+++ 原文摘录 +++

Kernel中timer错误使用触发了BUG_ON
最近,AP终端老是重启,原因是timer中的cascade的BUG_ON语句被触发,这句BUG_ON的意思是检测挂在当前base数组中的timer,其结构中指向的base指针不是当前数组.按正常cascade,每次定时器因时间流逝,应该在切换base组的时候也切换自己内部的指针.这个base指针什么时候被改掉的呢?
static int cascade(struct tvec_base *base, struct tvec *tv, int index) { /* cascade all the timers from tv up one level */ struct timer_list *timer, *tmp; struct list_head tv_list; list_replace_init(tv->vec + index, &tv_list); /* * We are removing _all_ timers from the list, so we * don't have to detach them individually. */ list_for_each_entry_safe(timer, tmp, &tv_list, entry) { BUG_ON(tbase_get_base(timer->base) != base); internal_add_timer(base, timer); } return index; }
关于内核timer的使用,还要提到四个重要的接口:
add_timer, mod_timer, del_timer,init_timer.
函数名称已经很好的解释了函数的用法, 其中add_timer其实就是调用mod_timer,而mod_timer其实内部都调用了__mod_timer,那么__mode_timer做了那些事情呢?内核对mod_timer的注释说明了一切:
/** * mod_timer - modify a timer's timeout * @timer: the timer to be modified * @expires: new timeout in jiffies * * mod_timer() is a more efficient way to update the expire field of an * active timer (if the timer is inactive it will be activated) * * mod_timer(timer, expires) is equivalent to: * * del_timer(timer); timer->expires = expires; add_timer(timer); * * Note that if there are multiple unserialized concurrent users of the * same timer, then mod_timer() is the only safe way to modify the timeout, * since add_timer() cannot modify an already running timer. * * The function returns whether it has modified a pending timer or not. * (ie. mod_timer() of an inactive timer returns 0, mod_timer() of an * active timer returns 1.) */
可见,Init_timer后可以直接调用mod_timer来启动定时器.也可以在超时函数中调用mod_timer,以便形成周期定时器.del_timer用在模块退出或业务逻辑结束时,删除timer.
在Init_timer中,会对base重新赋值.代码如下:
static void __init_timer(struct timer_list *timer, const char *name, struct lock_class_key *key) { timer->entry.next = NULL; timer->base = __raw_get_cpu_var(tvec_bases); timer->slack = -1; #ifdef CONFIG_TIMER_STATS timer->start_site = NULL; timer->start_pid = -1; memset(timer->start_comm, 0, TASK_COMM_LEN); #endif lockdep_init_map(&timer->lockdep_map, name, key, 0); }
排查代码发现应用程序可能调用ioctl的时候,内核中初始化了两次timer,导致正在运行的timer->base被修改.准确的说是我们使用timer的方法不正确.
1. init_timer尽量放在module初始化中
2. mod_timer在适当的时候调用,以便启动定时器.
3. del_timer在module退出或业务流程走完后删除.
另外,timer中BUG_ON也可能是SMP的硬件问题,具体可yahoo关键字"bug_on panic in cascade in timer.c"

+++ 数据摘录 +++

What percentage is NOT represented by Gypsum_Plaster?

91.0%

+++

任务说明 –
将讲内核定时器误用的原文中，从“Kernel中timer错误使用触发了BUG_ON”开始、到“add_timer, mod_timer, del_timer,init_timer.”结束的这一段逐字重新写出。

练习输出 –
Kernel中timer错误使用触发了BUG_ON
最近,AP终端老是重启,原因是timer中的cascade的BUG_ON语句被触发,这句BUG_ON的意思是检测挂在当前base数组中的timer,其结构中指向的base指针不是当前数组.按正常cascade,每次定时器因时间流逝,应该在切换base组的时候也切换自己内部的指针.这个base指针什么时候被改掉的呢?
static int cascade(struct tvec_base *base, struct tvec *tv, int index) { /* cascade all the timers from tv up one level */ struct timer_list *timer, *tmp; struct list_head tv_list; list_replace_init(tv->vec + index, &tv_list); /* * We are removing _all_ timers from the list, so we * don't have to detach them individually. */ list_for_each_entry_safe(timer, tmp, &tv_list, entry) { BUG_ON(tbase_get_base(timer->base) != base); internal_add_timer(base, timer); } return index; }
关于内核timer的使用,还要提到四个重要的接口:
add_timer, mod_timer, del_timer,init_timer.